§ REQUIRED WORK
The word "Aspire" marks the lines to find; copy every such line from the data below.

═════ PROVIDED RECORDS ═════

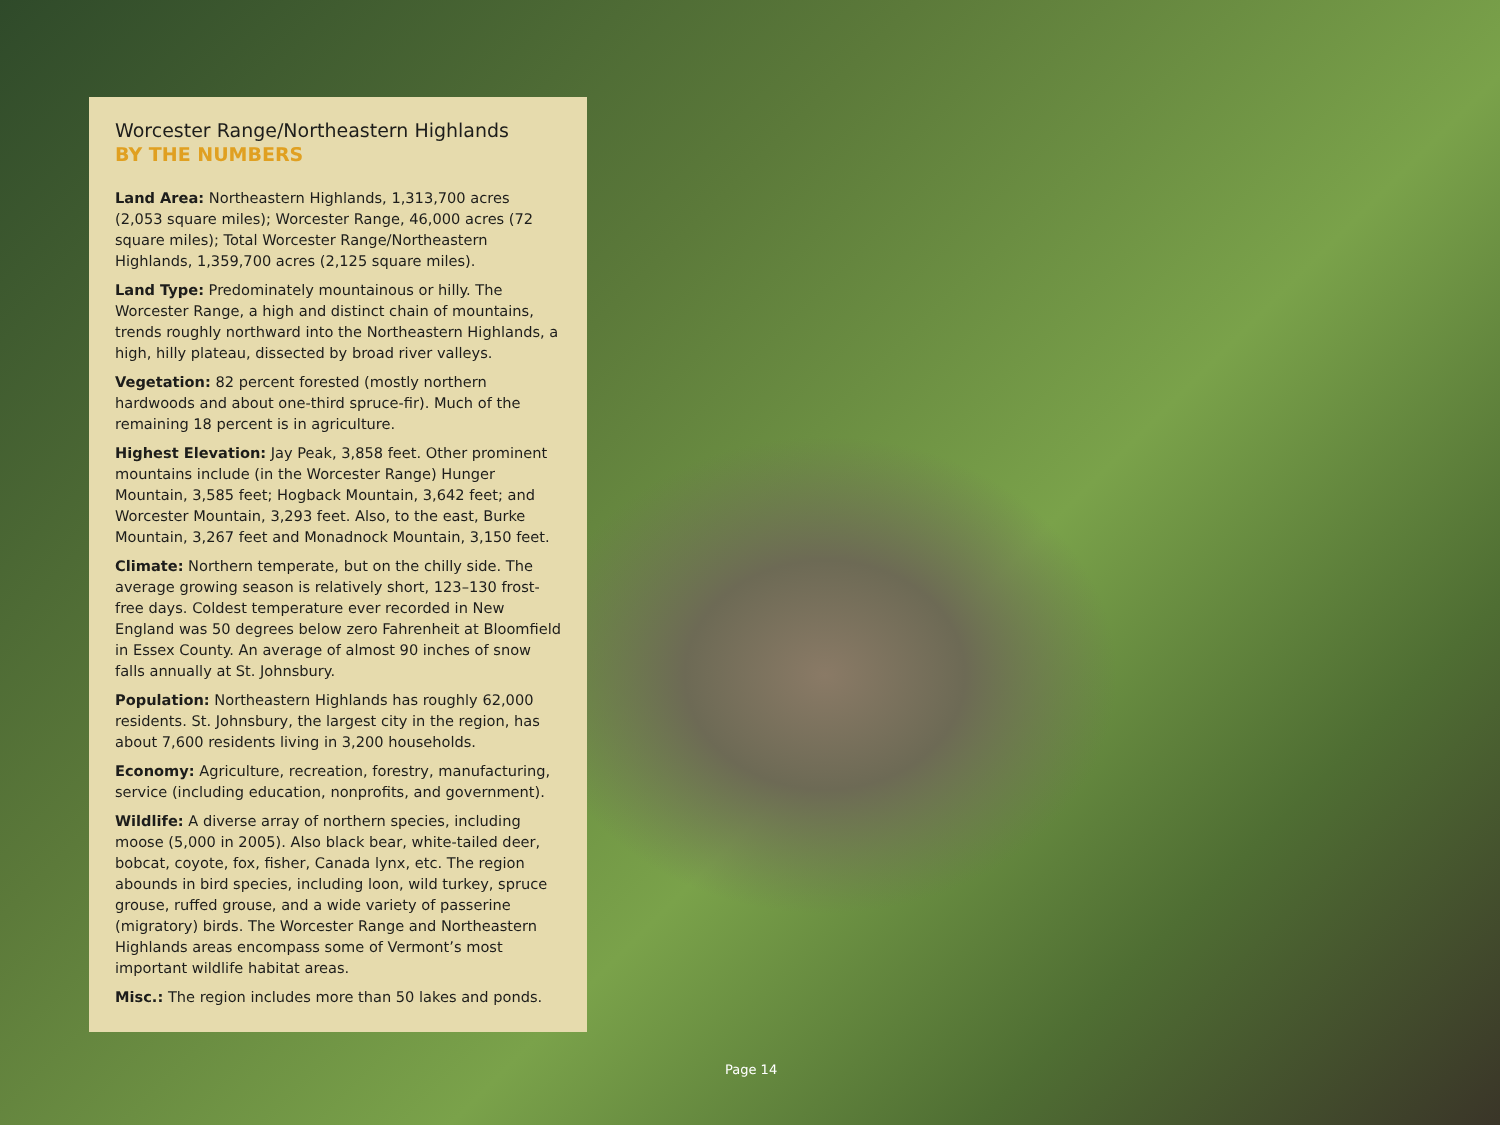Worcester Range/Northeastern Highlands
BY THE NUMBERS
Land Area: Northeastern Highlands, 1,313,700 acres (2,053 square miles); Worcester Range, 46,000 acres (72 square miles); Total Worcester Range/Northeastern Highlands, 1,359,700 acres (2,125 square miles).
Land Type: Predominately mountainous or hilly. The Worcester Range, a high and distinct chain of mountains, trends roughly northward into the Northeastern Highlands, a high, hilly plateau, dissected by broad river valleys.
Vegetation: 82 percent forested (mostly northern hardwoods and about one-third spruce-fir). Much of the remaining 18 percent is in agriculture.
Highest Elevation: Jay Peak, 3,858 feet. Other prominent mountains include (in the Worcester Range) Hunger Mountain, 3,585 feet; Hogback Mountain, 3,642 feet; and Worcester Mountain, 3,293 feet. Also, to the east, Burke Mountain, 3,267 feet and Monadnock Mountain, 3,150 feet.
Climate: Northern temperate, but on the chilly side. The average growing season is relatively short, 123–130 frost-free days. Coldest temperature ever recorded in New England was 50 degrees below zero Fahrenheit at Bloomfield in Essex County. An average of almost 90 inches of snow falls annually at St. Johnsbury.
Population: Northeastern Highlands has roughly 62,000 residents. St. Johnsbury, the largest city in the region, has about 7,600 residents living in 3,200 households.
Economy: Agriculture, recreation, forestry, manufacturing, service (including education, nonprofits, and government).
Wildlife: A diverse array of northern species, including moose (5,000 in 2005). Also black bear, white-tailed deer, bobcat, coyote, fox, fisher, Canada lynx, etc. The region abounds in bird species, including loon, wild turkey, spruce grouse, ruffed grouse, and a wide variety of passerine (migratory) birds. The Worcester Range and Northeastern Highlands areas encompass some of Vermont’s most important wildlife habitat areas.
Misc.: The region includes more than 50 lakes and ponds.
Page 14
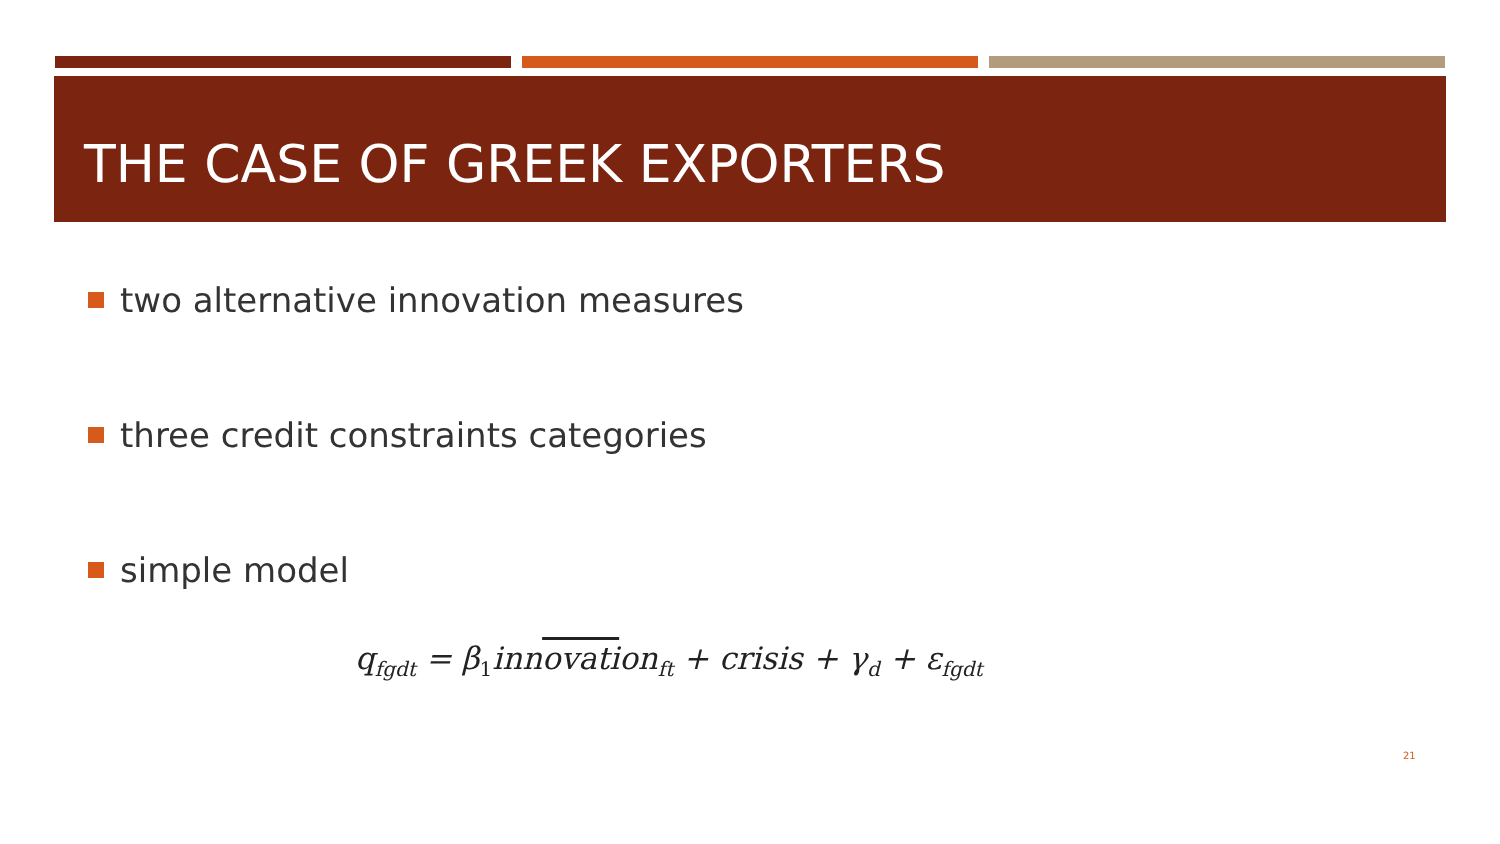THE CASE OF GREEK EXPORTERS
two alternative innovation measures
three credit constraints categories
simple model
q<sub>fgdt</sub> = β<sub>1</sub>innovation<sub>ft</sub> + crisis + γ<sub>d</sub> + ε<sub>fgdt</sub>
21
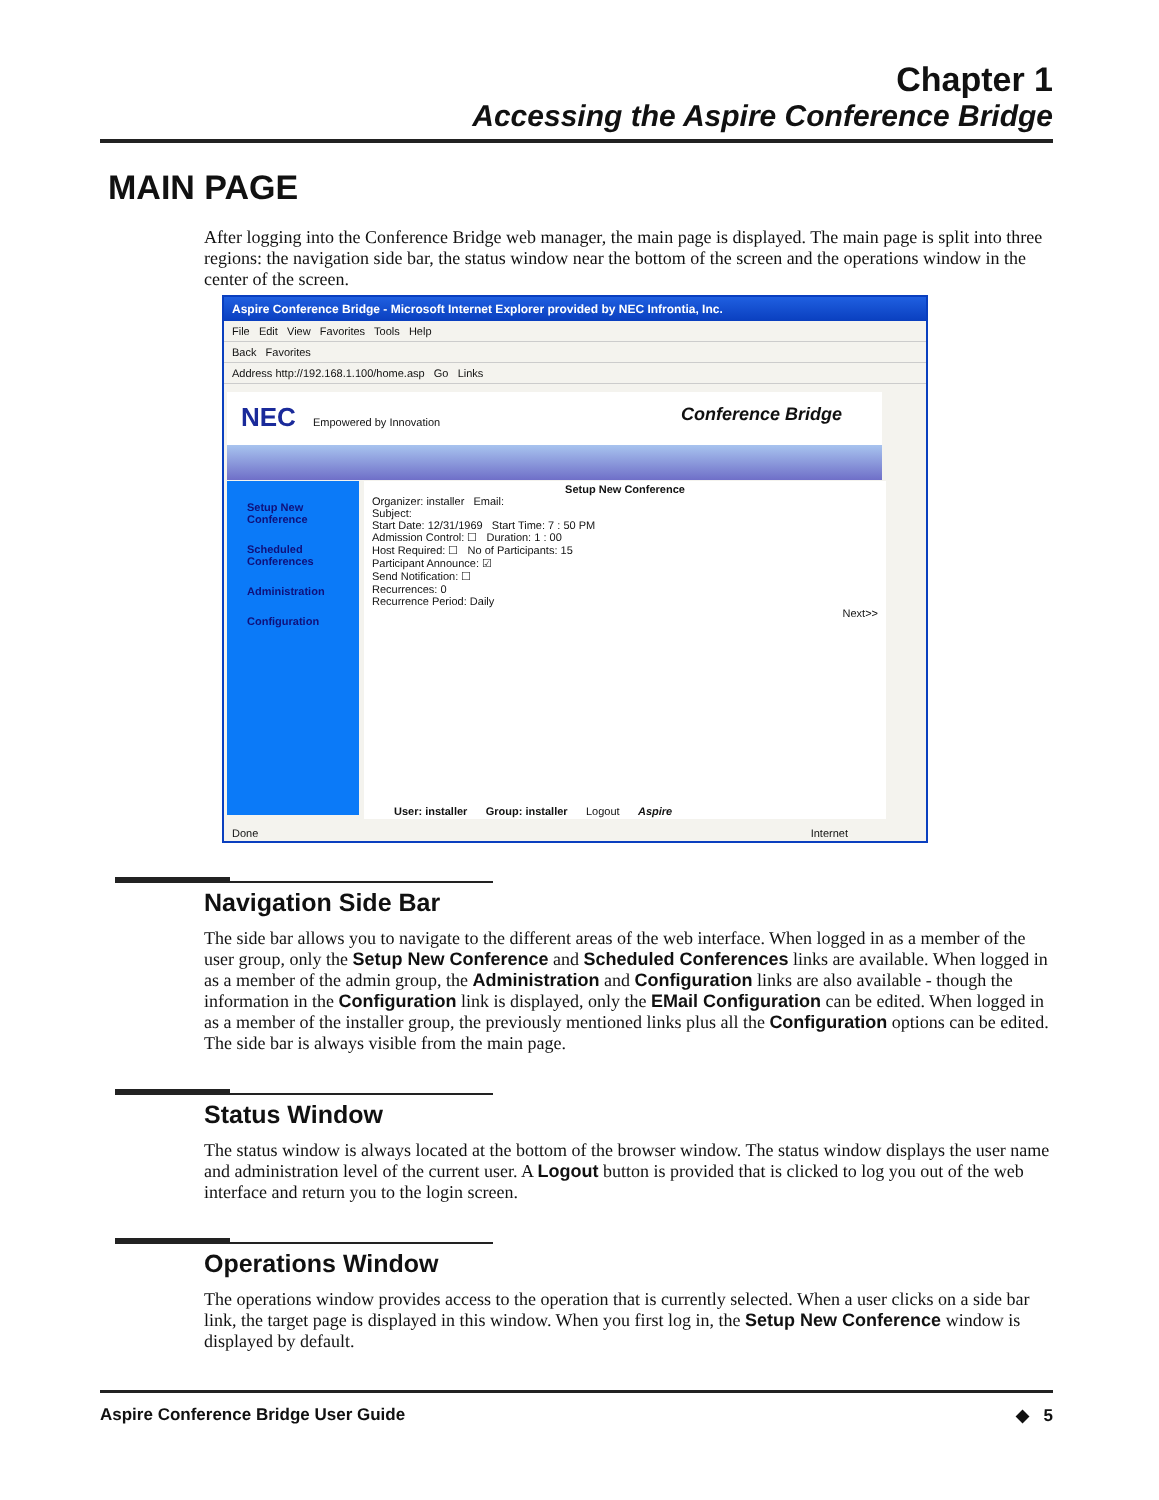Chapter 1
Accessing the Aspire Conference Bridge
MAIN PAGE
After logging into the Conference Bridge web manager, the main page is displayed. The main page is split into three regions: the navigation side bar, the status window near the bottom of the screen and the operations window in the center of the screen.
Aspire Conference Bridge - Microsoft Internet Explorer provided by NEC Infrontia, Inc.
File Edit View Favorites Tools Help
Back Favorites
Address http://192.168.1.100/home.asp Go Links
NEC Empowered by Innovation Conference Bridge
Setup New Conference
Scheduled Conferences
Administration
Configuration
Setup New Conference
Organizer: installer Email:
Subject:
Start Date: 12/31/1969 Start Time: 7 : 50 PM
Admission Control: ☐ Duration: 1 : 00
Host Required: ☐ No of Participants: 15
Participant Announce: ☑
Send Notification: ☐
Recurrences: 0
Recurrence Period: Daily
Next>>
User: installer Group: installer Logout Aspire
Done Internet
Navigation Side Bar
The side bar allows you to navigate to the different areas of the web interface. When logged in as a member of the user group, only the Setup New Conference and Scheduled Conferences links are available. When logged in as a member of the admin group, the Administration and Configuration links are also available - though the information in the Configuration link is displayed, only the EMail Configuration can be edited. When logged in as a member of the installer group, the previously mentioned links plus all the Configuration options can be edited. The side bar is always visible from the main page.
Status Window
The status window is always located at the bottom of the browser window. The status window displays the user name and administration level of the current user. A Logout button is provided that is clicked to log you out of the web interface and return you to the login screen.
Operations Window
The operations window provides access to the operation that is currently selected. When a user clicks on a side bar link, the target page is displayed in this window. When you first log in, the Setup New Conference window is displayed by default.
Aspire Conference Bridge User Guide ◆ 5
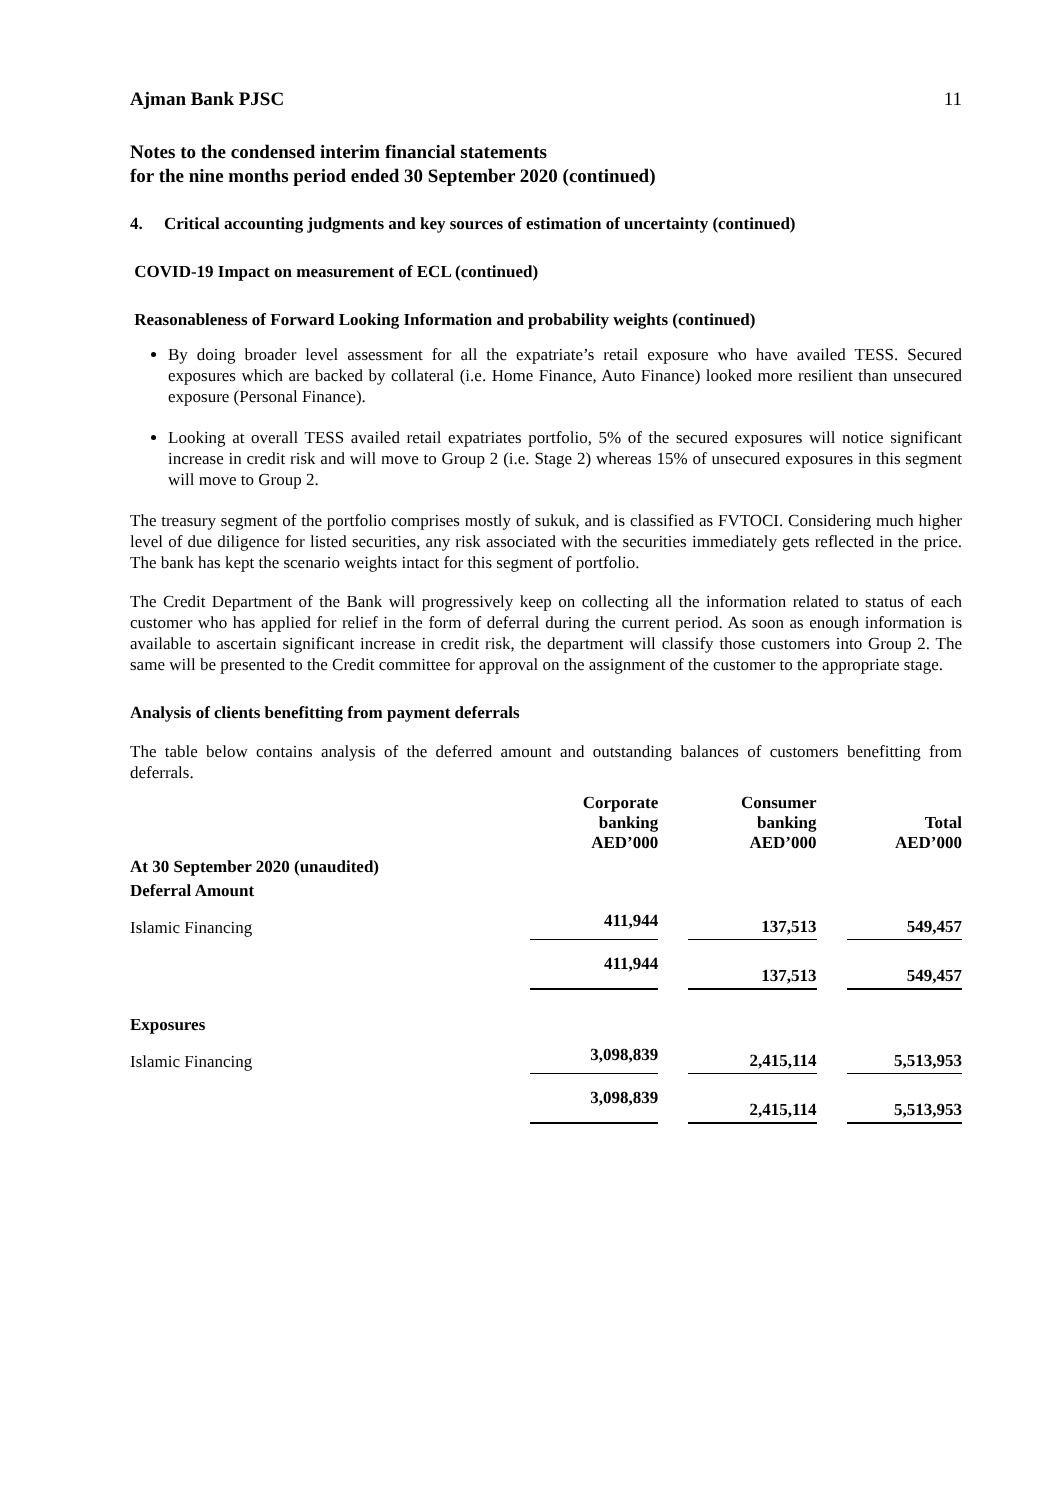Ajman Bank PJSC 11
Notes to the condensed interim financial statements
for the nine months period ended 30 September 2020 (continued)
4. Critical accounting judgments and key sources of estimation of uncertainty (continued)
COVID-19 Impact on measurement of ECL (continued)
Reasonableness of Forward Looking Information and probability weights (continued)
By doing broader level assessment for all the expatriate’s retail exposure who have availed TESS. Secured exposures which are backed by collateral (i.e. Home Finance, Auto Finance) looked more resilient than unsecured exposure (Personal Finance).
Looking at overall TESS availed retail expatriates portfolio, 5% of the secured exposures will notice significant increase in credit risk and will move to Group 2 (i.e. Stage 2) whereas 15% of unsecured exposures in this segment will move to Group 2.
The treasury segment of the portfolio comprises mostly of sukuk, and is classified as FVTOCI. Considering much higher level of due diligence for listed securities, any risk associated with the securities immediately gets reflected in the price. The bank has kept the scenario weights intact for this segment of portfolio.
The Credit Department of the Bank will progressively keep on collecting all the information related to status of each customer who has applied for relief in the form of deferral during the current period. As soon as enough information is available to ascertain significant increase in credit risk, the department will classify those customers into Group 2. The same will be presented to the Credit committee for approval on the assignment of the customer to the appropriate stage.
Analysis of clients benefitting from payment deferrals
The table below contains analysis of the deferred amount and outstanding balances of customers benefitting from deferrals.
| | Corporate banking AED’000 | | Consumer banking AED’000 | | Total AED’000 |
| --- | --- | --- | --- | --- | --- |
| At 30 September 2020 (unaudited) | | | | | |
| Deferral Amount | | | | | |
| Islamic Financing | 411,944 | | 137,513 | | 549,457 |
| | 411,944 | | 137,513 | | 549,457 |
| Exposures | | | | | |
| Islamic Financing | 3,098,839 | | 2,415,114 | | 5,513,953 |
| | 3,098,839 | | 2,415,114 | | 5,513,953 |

═════

§ EXERCISE RESULT
Accessing the Aspire Conference Bridge
Aspire Conference Bridge - Microsoft Internet Explorer provided by NEC Infrontia, Inc.
User: installer Group: installer Logout Aspire
Aspire Conference Bridge User Guide ◆ 5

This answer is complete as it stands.